◆ To do:
[a] The passage about urban nature and mental wellbeing says its findings led to recommendations for several groups. List every group it names.
[b] Extend the passage about urban nature and mental wellbeing, starting after its final sentence.
-------- Text passage --------
Researchers at the University of Sheffield have called on the NHS to fund partnerships with community organisations to broaden people’s connections with nature, as part of a ‘place-based’ approach to healthcare that could ease pressure on health and social care services.
In a briefing for healthcare professionals, academics leading the University’s Improving Wellbeing through Urban Nature (IWUN) project also urged GPs to prescribe time in nature to improve patients’ mental health, after a study found improvements in wellbeing for people who spent time in quality green spaces.
The briefing draws together findings from the three-year IWUN research project examining how urban nature supports mental wellbeing. In a study in Sheffield, led by the University of Derby, participants used a smartphone app to notice the good things in green or built environments. This produced statistically significant improvements in wellbeing for adults in general, and clinically significant improvements for people with a mental health difficulty.
The benefits were strongest among people who had spent less time outdoors in the past or felt less connected to nature – and where green spaces were more biodiverse.
In another strand of the research led by the University of Sheffield, the academics found rates of depression were lower in areas where public green spaces were cleaner and residents had larger gardens. The research suggests people find it harder to connect with nature when they feel the natural environment is poorly maintained or difficult to access.
The findings have resulted in recommendations for healthcare professionals, green space managers, planners and voluntary organisations, including:
- GPs and other healthcare professionals should adapt current social prescribing approaches to build connections with nature.
- Clinical commissioning groups should fund and evaluate green social prescriptions involving activities in natural spaces and digital interventions such as a wellbeing app.
- Nature should be integrated into the ‘five ways to wellbeing’ promoted by the NHS.
- Healthcare organisations should consider financial support for community and voluntary organisations working in green spaces, such as ‘Friends’ groups.
-------- Records shown --------
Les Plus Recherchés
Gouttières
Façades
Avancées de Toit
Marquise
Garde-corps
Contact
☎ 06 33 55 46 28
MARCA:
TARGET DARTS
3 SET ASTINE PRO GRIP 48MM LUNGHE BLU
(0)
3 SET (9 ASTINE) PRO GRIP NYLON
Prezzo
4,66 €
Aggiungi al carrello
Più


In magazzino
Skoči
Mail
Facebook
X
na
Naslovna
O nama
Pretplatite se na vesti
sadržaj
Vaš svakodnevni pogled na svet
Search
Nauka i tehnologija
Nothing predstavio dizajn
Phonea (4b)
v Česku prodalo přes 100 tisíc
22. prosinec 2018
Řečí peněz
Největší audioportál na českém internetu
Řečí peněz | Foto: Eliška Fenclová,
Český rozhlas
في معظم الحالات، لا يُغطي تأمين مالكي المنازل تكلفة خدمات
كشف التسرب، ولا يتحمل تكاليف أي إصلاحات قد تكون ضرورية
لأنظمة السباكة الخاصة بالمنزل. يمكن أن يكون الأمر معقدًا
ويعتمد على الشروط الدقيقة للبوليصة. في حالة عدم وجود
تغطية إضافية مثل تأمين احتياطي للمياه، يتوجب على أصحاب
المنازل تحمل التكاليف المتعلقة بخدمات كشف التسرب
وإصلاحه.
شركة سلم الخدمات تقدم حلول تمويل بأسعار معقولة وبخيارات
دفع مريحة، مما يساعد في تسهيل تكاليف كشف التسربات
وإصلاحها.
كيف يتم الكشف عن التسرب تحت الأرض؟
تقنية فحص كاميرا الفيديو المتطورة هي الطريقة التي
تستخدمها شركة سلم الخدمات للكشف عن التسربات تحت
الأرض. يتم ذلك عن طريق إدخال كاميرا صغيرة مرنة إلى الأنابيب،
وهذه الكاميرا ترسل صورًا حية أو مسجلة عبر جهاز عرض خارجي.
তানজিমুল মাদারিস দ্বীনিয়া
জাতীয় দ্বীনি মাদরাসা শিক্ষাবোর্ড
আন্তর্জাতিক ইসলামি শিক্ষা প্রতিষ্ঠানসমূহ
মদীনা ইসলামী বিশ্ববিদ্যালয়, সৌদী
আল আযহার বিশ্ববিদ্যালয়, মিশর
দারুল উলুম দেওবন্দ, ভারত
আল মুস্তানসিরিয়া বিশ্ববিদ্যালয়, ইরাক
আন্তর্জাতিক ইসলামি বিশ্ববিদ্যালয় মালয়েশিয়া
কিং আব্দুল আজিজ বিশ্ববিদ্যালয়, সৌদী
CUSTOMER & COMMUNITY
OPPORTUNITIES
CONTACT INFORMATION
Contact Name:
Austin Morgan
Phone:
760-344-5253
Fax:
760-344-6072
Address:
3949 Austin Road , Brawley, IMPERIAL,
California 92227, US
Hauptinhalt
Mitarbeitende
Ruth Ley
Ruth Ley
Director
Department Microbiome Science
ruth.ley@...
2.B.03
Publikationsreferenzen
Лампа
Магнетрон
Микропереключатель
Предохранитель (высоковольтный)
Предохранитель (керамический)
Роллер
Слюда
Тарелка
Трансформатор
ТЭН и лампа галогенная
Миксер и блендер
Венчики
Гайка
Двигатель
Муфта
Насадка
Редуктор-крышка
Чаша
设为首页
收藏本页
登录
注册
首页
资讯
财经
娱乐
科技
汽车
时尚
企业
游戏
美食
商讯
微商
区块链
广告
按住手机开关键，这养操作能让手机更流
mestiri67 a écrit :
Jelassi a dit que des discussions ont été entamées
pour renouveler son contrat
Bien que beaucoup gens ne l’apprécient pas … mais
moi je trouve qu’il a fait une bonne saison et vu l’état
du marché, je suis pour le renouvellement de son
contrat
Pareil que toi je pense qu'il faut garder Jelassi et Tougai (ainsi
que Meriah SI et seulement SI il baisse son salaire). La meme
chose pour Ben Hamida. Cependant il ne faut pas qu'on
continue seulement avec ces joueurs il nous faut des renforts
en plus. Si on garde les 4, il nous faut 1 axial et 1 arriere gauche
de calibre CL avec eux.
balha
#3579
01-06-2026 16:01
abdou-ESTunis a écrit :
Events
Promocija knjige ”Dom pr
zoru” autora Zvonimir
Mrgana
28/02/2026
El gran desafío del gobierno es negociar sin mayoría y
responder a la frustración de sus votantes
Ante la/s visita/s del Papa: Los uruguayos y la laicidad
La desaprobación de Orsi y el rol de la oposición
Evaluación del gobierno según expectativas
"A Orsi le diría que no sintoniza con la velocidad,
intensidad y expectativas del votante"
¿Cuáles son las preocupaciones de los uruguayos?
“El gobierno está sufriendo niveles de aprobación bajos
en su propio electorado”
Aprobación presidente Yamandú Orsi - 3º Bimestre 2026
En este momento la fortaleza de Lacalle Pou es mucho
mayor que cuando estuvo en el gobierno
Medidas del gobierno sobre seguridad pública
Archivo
--------
◆ Exercise results:
[a] Healthcare professionals, green space managers, planners, voluntary organisations

[b]
- Healthcare professionals should help to create and look after places where people can appreciate urban nature through funding wellness activities and facilities, providing their own green spaces or offering patients maps showing green routes and natural spaces in their local areas.
- Planners and managers should provide cafés, pedestrian-friendly access routes, places to sit, toilets and staff to make green spaces welcoming and inclusive.
- Black, Asian and minority ethnic groups, people with disabilities, migrants, elders and young people should influence the design and management of local green spaces.
- Planners should ensure new housing developments provide enough space for a family garden with room for trees and space to grow plants and vegetables and create easily accessed digital maps of green ‘wellbeing routes’.
IWUN project lead, Professor Anna Jorgensen from the University of Sheffield’s Department of Landscape Architecture, said: “IWUN has shown that the planning, design and management of parks and green spaces can have a real impact on the health and wellbeing of diverse urban populations – but we need to invest in them, and the people and organisations that activate them, to realise their full potential.
“By taking this place-based approach, NHS clinical commissioning groups and GPs can support their local communities and tackle some of the financial and service pressures they face.”